Había transcurrido más de media hora, estábamos con el ánimo encogido, al principio de la espera todos guardábamos silencio, hasta quebrar luego con una charla tímida el apuro que engendra la muerte. Como en un velatorio, hablábamos bajito, los fumadores fumaban, y nadie quería recordar el motivo que nos hacía esperar allí. En la sala habilitada para la ejecución faltaba el aire, no había espacio, todos esperábamos que al que tenían que matar lo matasen enseguida y podernos ir al aire fresco de la mañana. Era una situación terrible: las leyes dictaban que aquella reunión solo se disolvía con un cadáver bien muerto.

Desgraciadamente para el de Entrena subsanaron la avería y el representante de la Justicia reclamó de nuevo la presencia del preso.

 

Segunda y definitiva ejecución y la muerte

Pero el reo era un animal resabiado y no colaboró en absoluto en esta segunda ocasión. Cuando le traían desde la celda José organizó un tremendo escándalo de gritos y convulsiones (o contorsiones), intentaba patalear y bracear, pero las ligaduras se lo impedían. Iba muy atado y su resistencia la quebraban cuatro policías armados que lo arrastraban al matadero. El cabrero había perdido la contención y daba alaridos, se revelaba al ser obligado a sentarse por segunda vez en la banqueta, al pie del poste, y fue llamado al orden por una de las autoridades allí presentes. Satanás no hizo caso: maldecía, torcía el cuello, miraba al techo y al suelo, se revolvía y juraba a voces: “¡Cagüen sos!”. Le salía el instinto de animal fiero ante la muerte.

Finalmente le volvieron a atar las manos por detrás del poste al que estaba fijado el tornillo del garrote. Era una postura extraña, un abrazo incómodo al madero de su tormento. El cuerpo de Barriobero no colaboraba esta segunda vez en absoluto, la masa de sus músculos en un enervado calambre, las piernas estiradas, el cuello encendido de sangre y tenso como el tronco de un alcornoque. Sólo se oían las palabras en grito de José.

Los funcionarios y los policías iban a lo suyo, a reducirle, a sentarle, a inmovilizarle los brazos, sujetarle el cuello, ponerlo en postura, quitarle la vida lo más rápido, acabar de una vez sin contemplaciones.

Mientras los afamados servidores de la justicia trataban de poner el aparato en condiciones. Barriobero gritaba: “¡Un tiro que me den un tiro, que sufro mucho!”.–Paciencia hijo, ten paciencia… –murmuraba el presbítero.

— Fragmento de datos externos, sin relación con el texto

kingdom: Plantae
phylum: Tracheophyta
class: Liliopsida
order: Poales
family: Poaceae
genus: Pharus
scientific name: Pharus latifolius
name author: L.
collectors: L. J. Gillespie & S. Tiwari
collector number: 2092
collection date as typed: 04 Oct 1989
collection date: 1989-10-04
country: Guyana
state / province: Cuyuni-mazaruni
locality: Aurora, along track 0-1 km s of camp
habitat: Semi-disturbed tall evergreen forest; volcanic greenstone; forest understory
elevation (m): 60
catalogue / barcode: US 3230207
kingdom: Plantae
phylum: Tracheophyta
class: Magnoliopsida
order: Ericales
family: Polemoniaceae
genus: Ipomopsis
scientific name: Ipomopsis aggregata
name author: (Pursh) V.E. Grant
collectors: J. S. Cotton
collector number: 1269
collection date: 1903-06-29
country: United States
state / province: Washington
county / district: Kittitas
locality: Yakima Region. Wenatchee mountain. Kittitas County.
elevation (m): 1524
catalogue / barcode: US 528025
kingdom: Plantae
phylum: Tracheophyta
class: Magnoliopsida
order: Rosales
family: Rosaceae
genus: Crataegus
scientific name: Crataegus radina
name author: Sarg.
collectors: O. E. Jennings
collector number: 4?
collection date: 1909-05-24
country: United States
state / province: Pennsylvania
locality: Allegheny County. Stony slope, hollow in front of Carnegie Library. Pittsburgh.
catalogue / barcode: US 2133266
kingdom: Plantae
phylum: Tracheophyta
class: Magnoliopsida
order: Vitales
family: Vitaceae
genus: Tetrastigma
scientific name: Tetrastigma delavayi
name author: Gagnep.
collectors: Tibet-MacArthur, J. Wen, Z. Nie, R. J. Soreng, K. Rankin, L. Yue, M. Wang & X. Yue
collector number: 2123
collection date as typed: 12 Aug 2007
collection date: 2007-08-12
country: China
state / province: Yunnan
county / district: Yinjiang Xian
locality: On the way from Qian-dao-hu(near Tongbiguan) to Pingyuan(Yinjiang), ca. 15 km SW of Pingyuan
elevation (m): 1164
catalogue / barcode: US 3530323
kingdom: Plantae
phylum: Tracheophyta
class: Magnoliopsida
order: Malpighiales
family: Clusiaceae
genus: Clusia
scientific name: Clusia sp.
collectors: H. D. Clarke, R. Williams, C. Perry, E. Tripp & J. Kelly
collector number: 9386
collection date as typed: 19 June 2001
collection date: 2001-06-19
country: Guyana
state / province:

Y los funcionarios y el verdugo sudando tinta con aquel cuello y aquel tornillo. Varias veces el juez mandó que se detuvieran en sus manipulaciones, y ordenó que no se hiciera sufrir al reo. La escena era insufrible para todos los presentes. El médico, lívido; el verdugo, avergonzado; el cura, cabizbajo

Finalmente la voz de la autoridad se escuchó clara, como una orden militar de asalto. Dijo, ¡Adelante!” –dirigiéndose al verdugo.

Frutos Fuentes Estébanez, el ejecutor de la Justicia, giró con violencia los brazos del tornillo; una vuelta, dos, notó la oposición del cuello, y no dejó escapar ni un grito de José; otro giro, otra vuelta y media vuelta más, y con ésta el cuello se tronchó, y el verdugo mantuvo la presión con gesto feroz…

El médico tenía cogido el antebrazo del infeliz, pero apenas el galeno se decidía a declarar que José había fallecido, éste recuperaba un simulacro de débil pulso. Con unas manos de doncella el doctor se atrevió a alcanzar la arteria carótida, bajo la mandíbula, y con los dedos junto a la cara testificó de nuevo.

–En efecto, ya está muerto –dijo el forense.